For Gunnar Bedicks, CTO of Seja Digital EAD, who gave a talk on the panel The Future of Terrestrial Digital TV Coverage – How to cover the entire country, during the 2018 SET  Expo conference, at the end of 2018, 128 million people will be receiving Digital TV only. “The process began in 2016, when just 11 cities moved exclusively to the digital system. In June of this year, we reached 644, and we will end the year with almost 1,400 cities no longer receiving analog signals”.

But, the big challenge for Valderez de Almeida Donzelli, director of ADTHEC Engenharia e Sistemas / SET, will be the next step, when the small municipalities are disconnected. EAD calculates that 77 million people still receive analog TV signals. “It’s not just about disconnecting the analog channel, but also offering digitalization so that the population continues to receive the TV channels”, Bedicks recalls. 37% of the population will depend on digital channel coverage. “But we will get to December 31, 2023 with 10,380 analog channels disconnected and digital signals available throughout Brazil”.

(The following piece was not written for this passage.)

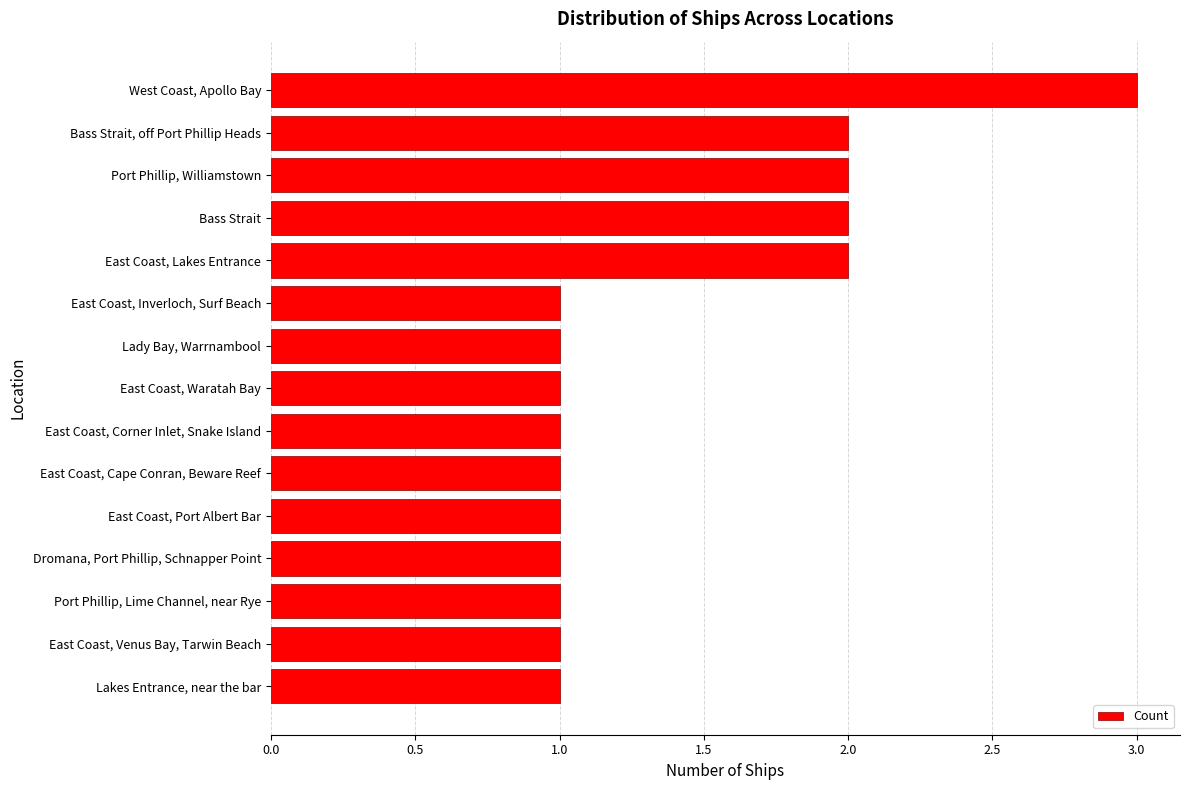

How many bars are there in total?

15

For Sérgio Luiz Nogueira Martines, executive director of SM Facilities, the importance of sharing infrastructure could reduce by up to 60% the cost of implementing the system (towers, protection and equipment), making it easier to switch off the analog signal in small cities.

Francisco Peres, engineering manager at TV Globo, described the experiment that created an infrastructure sharing group at ABERT which, according to him, will change the relations among broadcasters and enable the spread of Digital TV to the interior. The experiment created a data base of stations for sharing, including TV Globo, SBT, Band and TV Cultura. Counting the affiliates, the system now has 3,500 shared stations, according to Peres.